Rick Scott Right To Not Extend Voter Registration
Now more than ever, the old saying — “If it weren’t for the last minute, nothing would ever get done” — applies. Deadlines, as much as we dread them, motivate, excite and focus the mind.
These all are virtuous traits, and those who embrace them should be honored by holding fast. Bending deadlines to accommodate slackers without compelling cause makes chumps — and potential future slackers — of those who gathered themselves for the unpleasant and oftentimes difficult task of prioritizing.
If for no other reason, then, deadlines should be honored whenever and wherever possible. After all, once people get the idea that deadlines are not commandments, but mere suggestions, civilization most likely will grind to a halt.
Last minutes and deadlines are on our minds today even as Hurricane Matthew completes its churn up Florida’s east coast, largely without the worst of the punishing effects officials and obedient evacuees had feared.
Nonetheless, the abundance of caution exercised in the face of potential disaster resulted in a certain amount of displacement and inconvenience. East coast residents packed up and headed for higher ground. Government offices across Florida closed.

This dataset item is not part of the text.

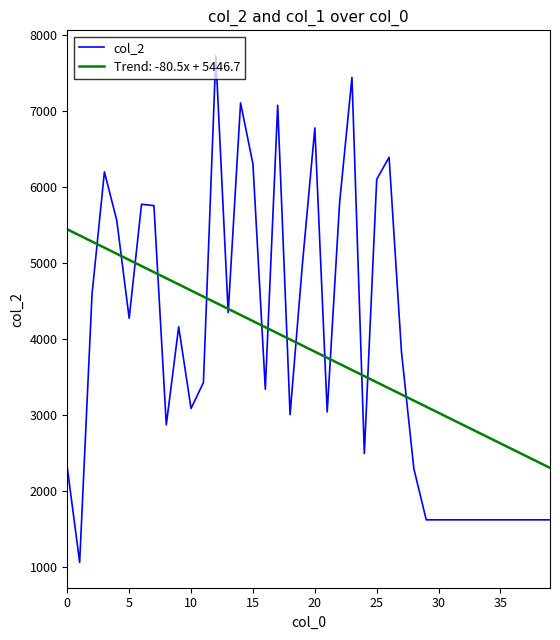

What is the greatest value displayed?

7732.0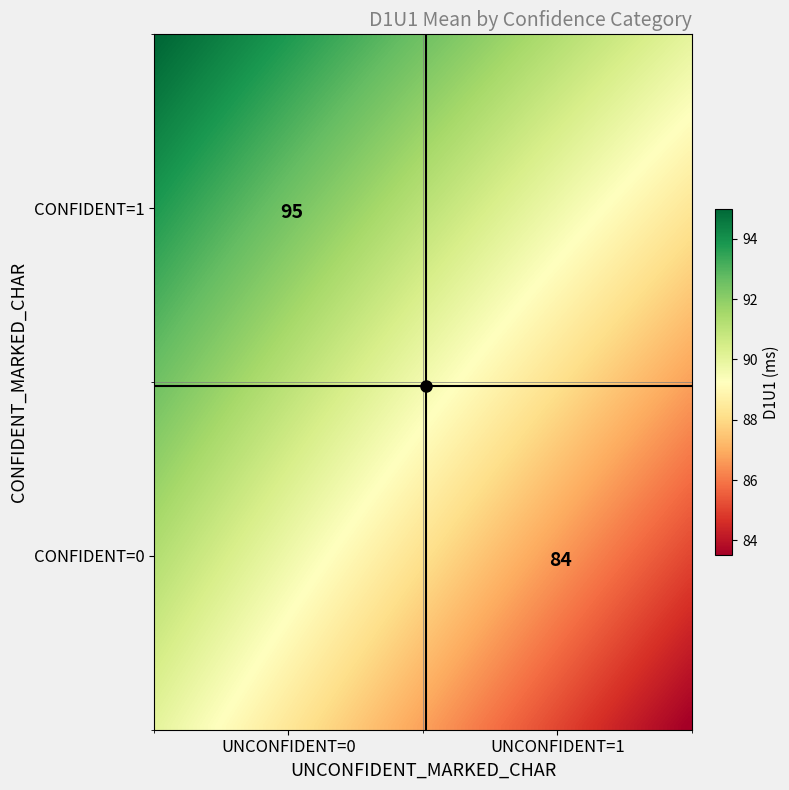

List the labels in order of value, largest first.

1_0, 0_0, 0_1, 1_1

Now, while Gov. Rick Scott has been bathed, correctly, in praise for his forceful management of pre-hurricane preparations (which also included a lot of last-minute decision-making by civilians), he is being pummeled by Democrats — led, naturally, by Hillary Clinton’s presidential campaign — for not ordering postponement of Tuesday’s voter-registration deadline.
“Everybody has had a lot of time to register,” Scott said Thursday night.

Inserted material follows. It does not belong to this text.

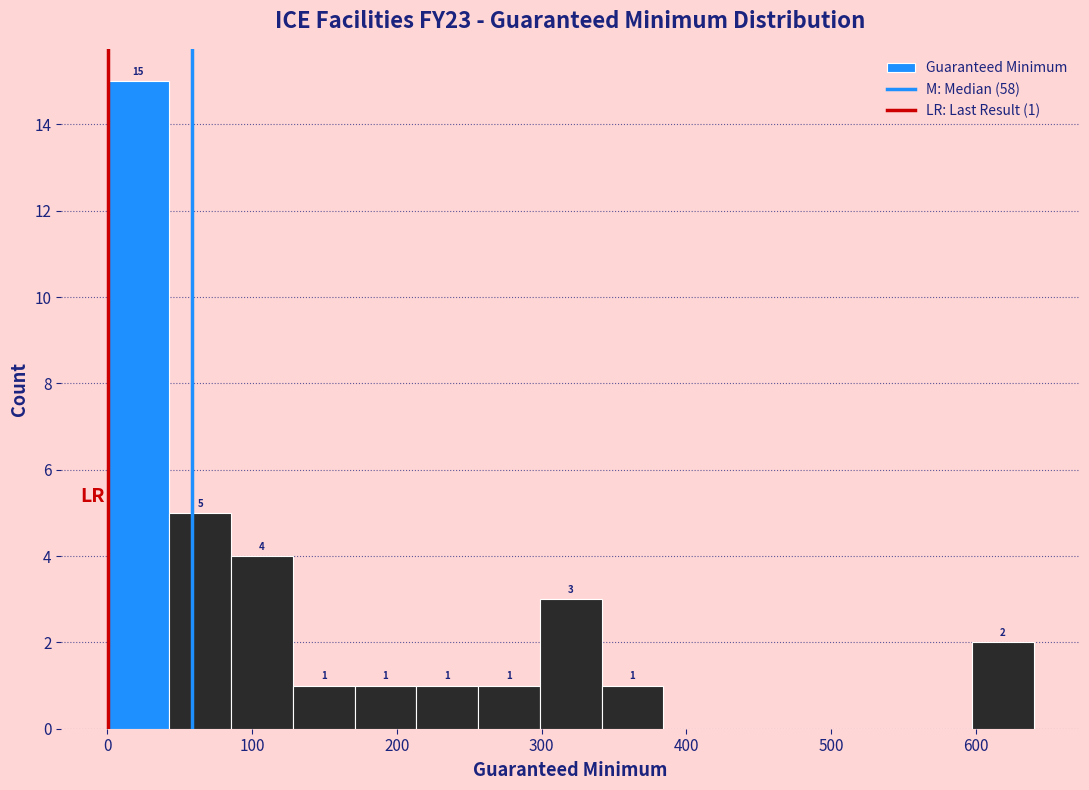

Over which range of the x-axis is the bar tallest?

0 to 40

Succinct and, absolutely without question, correct. And Floridians have taken abundant advantage of that time. Through August, the state validated nearly 580,000 new voter registrations, a net, after removals (deaths, moving out of state, felony convictions and so on) of nearly 380,000. Plainly, Floridians have been availing themselves of the opportunity to register.
So what explains Democrats fuming? I mean, besides fuming being their resting attitude? It could be that, through August, Republicans enjoyed a slight (42,000) gain among new voters, closing their statewide disadvantage to two points, 38-36. It could be that in 2012 Democratic registration, testing the limits of the last-second muse, surged by 86,000 in the last couple of weeks before the general election book-closing.

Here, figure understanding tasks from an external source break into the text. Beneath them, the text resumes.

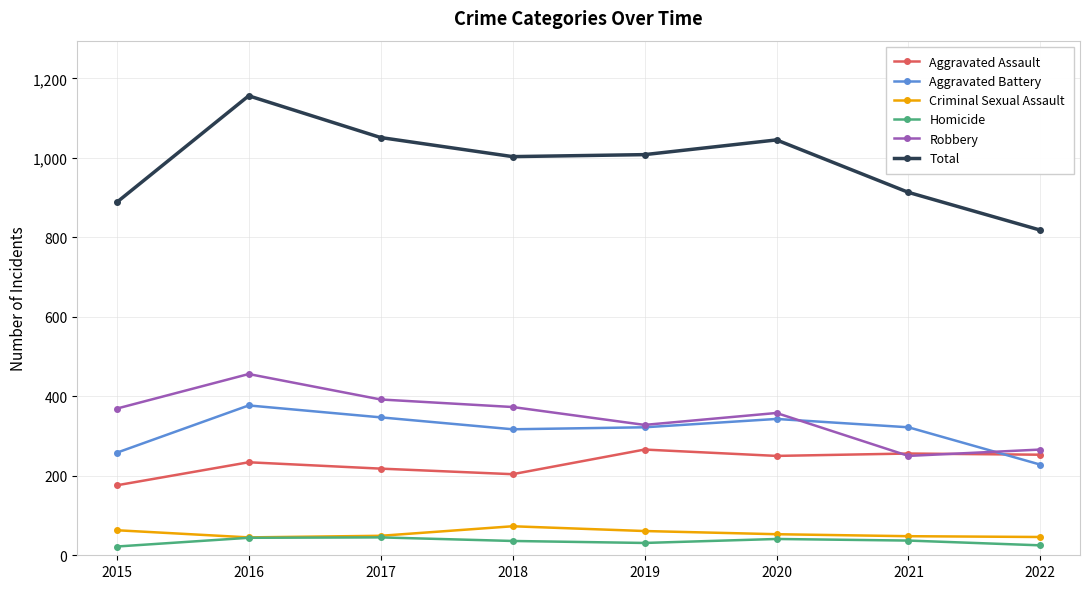

What is the value of the Robbery point at the 8th from the left?

266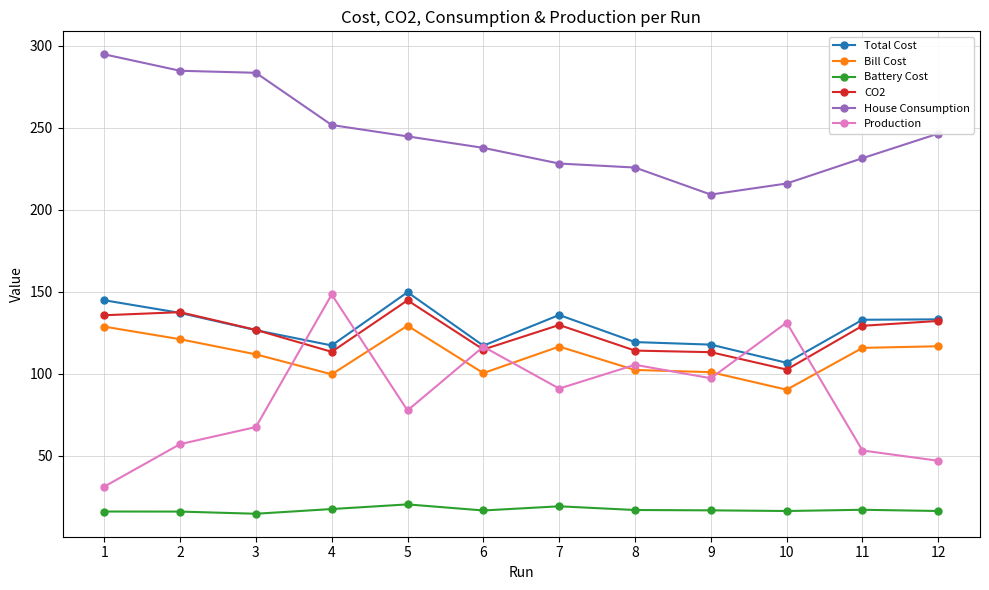

True or false: Total Cost and Battery Cost intersect in this chart.

False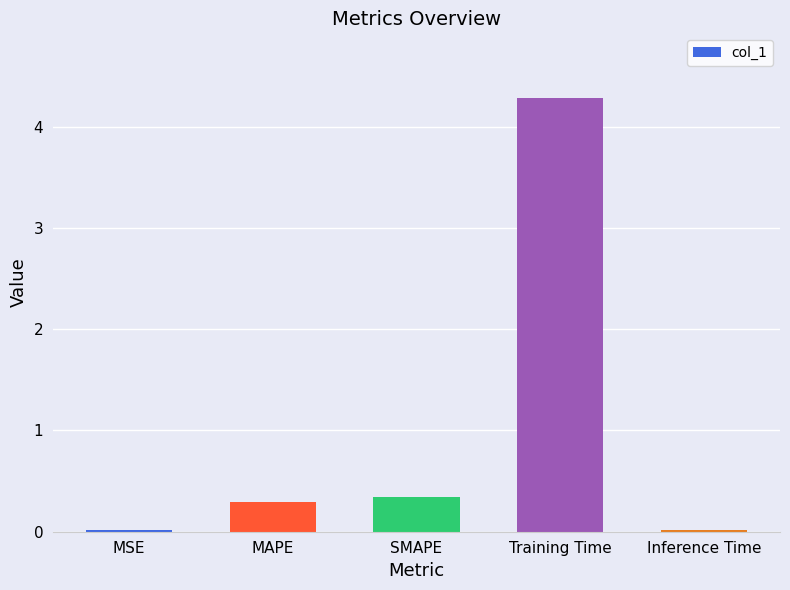

What is the change in value from MAPE to Inference Time?

-0.3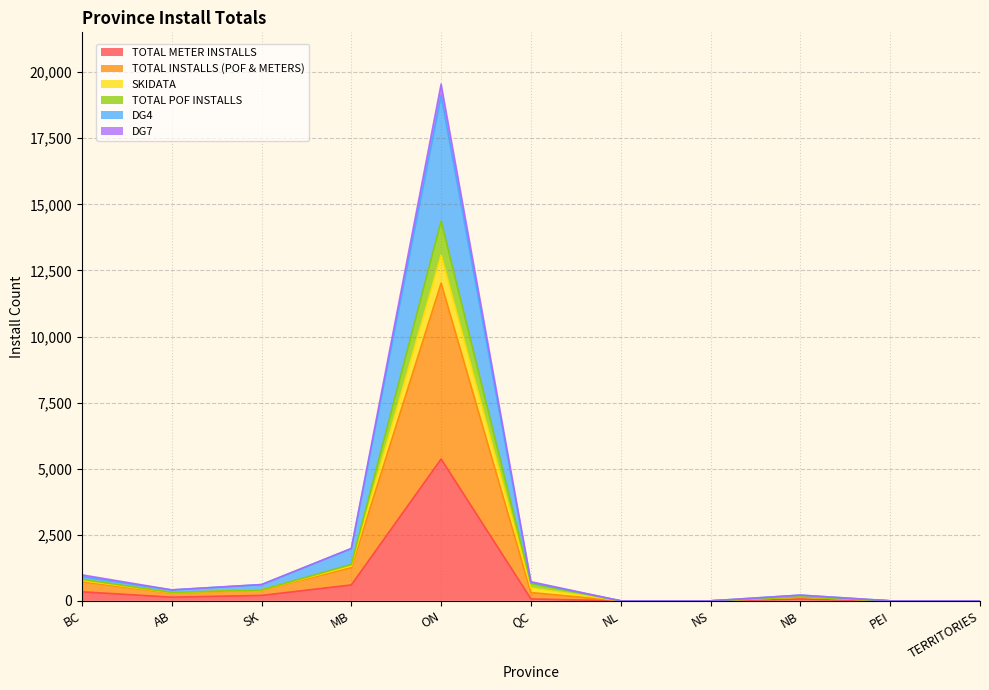

The TOTAL METER INSTALLS series shows 140 at AB. True or false?

True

And it could be that they see politics being played. The polls remain tight in purplish Florida, and Scott, a Republican, has made no secret of his staunch support for Donald Trump, the GOP nominee.
All of which enables Clinton’s surrogates to lodge their favorite pre-Election Day indictment, that some powerful Republican — in this case Scott — is indulging in old-fashion Jim Crow voter suppression. After all, late-registering voters tend to be minorities, poorer, younger — all groups that, experts report, put less of a priority on getting registered. In other words, experts continue, likely Democrats.
They also note that officials in Georgia and South Carolina already extended their book-closings to accommodate their citizens’ response to Matthew. But there’s a significant difference: Georgia and South Carolina, which are more in the hurricane’s path in the first place, still will be sorting through the results of the storm’s impact when their original deadline passes.
In Florida, Matthew will be gone and — knock wood — mostly forgotten when Tuesday’s deadline arrives. Evacuees ought to have made it home. Elections offices will be open as usual.
Meanwhile, independent voter registration groups — which themselves tend to lean Democratic — will have all weekend to rally. Moreover, elections supervisors will be accepting, as usual, registrations delivered by mail, and many will stay open late Tuesday.
In short, there remains scant reason, despite Matthew, Floridians capable of being motivated by the last minute cannot successfully act on that motivation.
Stipulated: Holding fast to the deadline might have included some political calculation. But just because a decision has political benefits, that doesn’t mean it was necessarily wrong.
Sometimes a decision can be simultaneously political and correct. That, for a governor on a roll, was the case here.